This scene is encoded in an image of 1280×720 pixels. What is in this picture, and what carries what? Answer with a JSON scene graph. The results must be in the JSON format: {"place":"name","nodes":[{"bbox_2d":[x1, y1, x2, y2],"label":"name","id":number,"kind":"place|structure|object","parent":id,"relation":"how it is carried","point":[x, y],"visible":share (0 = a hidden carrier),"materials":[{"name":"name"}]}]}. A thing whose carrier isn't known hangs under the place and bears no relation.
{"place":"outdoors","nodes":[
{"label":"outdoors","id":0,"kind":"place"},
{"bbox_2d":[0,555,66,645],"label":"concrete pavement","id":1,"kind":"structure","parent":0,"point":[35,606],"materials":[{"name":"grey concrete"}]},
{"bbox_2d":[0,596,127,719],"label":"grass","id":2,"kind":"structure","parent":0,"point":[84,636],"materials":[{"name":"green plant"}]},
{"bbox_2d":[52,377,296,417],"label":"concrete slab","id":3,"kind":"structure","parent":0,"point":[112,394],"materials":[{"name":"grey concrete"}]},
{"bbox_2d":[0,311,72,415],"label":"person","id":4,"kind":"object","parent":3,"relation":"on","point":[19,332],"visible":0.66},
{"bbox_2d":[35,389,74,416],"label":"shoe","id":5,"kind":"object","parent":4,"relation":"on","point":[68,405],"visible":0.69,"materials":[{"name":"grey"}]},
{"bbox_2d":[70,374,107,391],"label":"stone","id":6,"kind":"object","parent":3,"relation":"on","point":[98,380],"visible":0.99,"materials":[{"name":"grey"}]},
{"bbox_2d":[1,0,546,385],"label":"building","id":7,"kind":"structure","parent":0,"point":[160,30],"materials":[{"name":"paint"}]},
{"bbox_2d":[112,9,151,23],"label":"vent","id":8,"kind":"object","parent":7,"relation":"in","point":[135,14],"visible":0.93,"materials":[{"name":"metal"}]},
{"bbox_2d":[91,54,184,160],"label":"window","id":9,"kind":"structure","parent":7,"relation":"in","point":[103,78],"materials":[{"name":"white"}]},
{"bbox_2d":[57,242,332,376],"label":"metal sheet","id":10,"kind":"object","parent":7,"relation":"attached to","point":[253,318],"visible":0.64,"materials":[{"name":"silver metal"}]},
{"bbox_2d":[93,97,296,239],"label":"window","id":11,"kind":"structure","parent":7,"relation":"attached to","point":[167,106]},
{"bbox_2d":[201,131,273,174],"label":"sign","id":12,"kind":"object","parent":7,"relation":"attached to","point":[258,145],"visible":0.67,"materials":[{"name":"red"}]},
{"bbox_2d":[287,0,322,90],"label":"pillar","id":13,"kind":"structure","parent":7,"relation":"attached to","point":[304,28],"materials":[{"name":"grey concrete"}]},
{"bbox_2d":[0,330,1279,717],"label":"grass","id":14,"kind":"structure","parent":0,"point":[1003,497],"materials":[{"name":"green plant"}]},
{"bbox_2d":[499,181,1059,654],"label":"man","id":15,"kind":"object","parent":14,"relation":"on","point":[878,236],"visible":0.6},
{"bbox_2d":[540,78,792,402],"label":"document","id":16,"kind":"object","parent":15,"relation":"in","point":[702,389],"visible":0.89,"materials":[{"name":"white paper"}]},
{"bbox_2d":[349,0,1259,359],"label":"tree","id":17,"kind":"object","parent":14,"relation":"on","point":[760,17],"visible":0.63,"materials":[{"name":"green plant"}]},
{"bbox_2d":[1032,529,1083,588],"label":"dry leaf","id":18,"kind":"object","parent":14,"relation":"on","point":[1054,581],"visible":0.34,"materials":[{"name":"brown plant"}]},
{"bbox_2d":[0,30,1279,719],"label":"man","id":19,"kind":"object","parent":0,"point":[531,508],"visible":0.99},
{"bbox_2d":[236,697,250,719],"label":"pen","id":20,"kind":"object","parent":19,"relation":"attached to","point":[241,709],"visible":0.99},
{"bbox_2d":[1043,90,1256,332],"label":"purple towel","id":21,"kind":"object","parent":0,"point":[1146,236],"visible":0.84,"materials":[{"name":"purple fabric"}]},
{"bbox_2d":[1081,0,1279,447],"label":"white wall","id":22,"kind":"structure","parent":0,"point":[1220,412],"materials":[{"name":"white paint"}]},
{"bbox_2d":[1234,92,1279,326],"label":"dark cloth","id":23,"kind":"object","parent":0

++++++++++++++++++++

# EXERCISE OBJECTIVE
This exercise requires the entries above to be restated exactly.

# TASK OUTPUT
This scene is encoded in an image of 1280×720 pixels. What is in this picture, and what carries what? Answer with a JSON scene graph. The results must be in the JSON format: {"place":"name","nodes":[{"bbox_2d":[x1, y1, x2, y2],"label":"name","id":number,"kind":"place|structure|object","parent":id,"relation":"how it is carried","point":[x, y],"visible":share (0 = a hidden carrier),"materials":[{"name":"name"}]}]}. A thing whose carrier isn't known hangs under the place and bears no relation.
{"place":"outdoors","nodes":[
{"label":"outdoors","id":0,"kind":"place"},
{"bbox_2d":[0,555,66,645],"label":"concrete pavement","id":1,"kind":"structure","parent":0,"point":[35,606],"materials":[{"name":"grey concrete"}]},
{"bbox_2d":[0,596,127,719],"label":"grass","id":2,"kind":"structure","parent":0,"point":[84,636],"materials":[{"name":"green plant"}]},
{"bbox_2d":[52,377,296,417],"label":"concrete slab","id":3,"kind":"structure","parent":0,"point":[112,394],"materials":[{"name":"grey concrete"}]},
{"bbox_2d":[0,311,72,415],"label":"person","id":4,"kind":"object","parent":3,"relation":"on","point":[19,332],"visible":0.66},
{"bbox_2d":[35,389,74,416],"label":"shoe","id":5,"kind":"object","parent":4,"relation":"on","point":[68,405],"visible":0.69,"materials":[{"name":"grey"}]},
{"bbox_2d":[70,374,107,391],"label":"stone","id":6,"kind":"object","parent":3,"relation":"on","point":[98,380],"visible":0.99,"materials":[{"name":"grey"}]},
{"bbox_2d":[1,0,546,385],"label":"building","id":7,"kind":"structure","parent":0,"point":[160,30],"materials":[{"name":"paint"}]},
{"bbox_2d":[112,9,151,23],"label":"vent","id":8,"kind":"object","parent":7,"relation":"in","point":[135,14],"visible":0.93,"materials":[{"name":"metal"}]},
{"bbox_2d":[91,54,184,160],"label":"window","id":9,"kind":"structure","parent":7,"relation":"in","point":[103,78],"materials":[{"name":"white"}]},
{"bbox_2d":[57,242,332,376],"label":"metal sheet","id":10,"kind":"object","parent":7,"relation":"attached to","point":[253,318],"visible":0.64,"materials":[{"name":"silver metal"}]},
{"bbox_2d":[93,97,296,239],"label":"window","id":11,"kind":"structure","parent":7,"relation":"attached to","point":[167,106]},
{"bbox_2d":[201,131,273,174],"label":"sign","id":12,"kind":"object","parent":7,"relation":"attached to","point":[258,145],"visible":0.67,"materials":[{"name":"red"}]},
{"bbox_2d":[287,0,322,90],"label":"pillar","id":13,"kind":"structure","parent":7,"relation":"attached to","point":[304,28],"materials":[{"name":"grey concrete"}]},
{"bbox_2d":[0,330,1279,717],"label":"grass","id":14,"kind":"structure","parent":0,"point":[1003,497],"materials":[{"name":"green plant"}]},
{"bbox_2d":[499,181,1059,654],"label":"man","id":15,"kind":"object","parent":14,"relation":"on","point":[878,236],"visible":0.6},
{"bbox_2d":[540,78,792,402],"label":"document","id":16,"kind":"object","parent":15,"relation":"in","point":[702,389],"visible":0.89,"materials":[{"name":"white paper"}]},
{"bbox_2d":[349,0,1259,359],"label":"tree","id":17,"kind":"object","parent":14,"relation":"on","point":[760,17],"visible":0.63,"materials":[{"name":"green plant"}]},
{"bbox_2d":[1032,529,1083,588],"label":"dry leaf","id":18,"kind":"object","parent":14,"relation":"on","point":[1054,581],"visible":0.34,"materials":[{"name":"brown plant"}]},
{"bbox_2d":[0,30,1279,719],"label":"man","id":19,"kind":"object","parent":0,"point":[531,508],"visible":0.99},
{"bbox_2d":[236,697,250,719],"label":"pen","id":20,"kind":"object","parent":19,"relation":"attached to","point":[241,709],"visible":0.99},
{"bbox_2d":[1043,90,1256,332],"label":"purple towel","id":21,"kind":"object","parent":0,"point":[1146,236],"visible":0.84,"materials":[{"name":"purple fabric"}]},
{"bbox_2d":[1081,0,1279,447],"label":"white wall","id":22,"kind":"structure","parent":0,"point":[1220,412],"materials":[{"name":"white paint"}]},
{"bbox_2d":[1234,92,1279,326],"label":"dark cloth","id":23,"kind":"object","parent":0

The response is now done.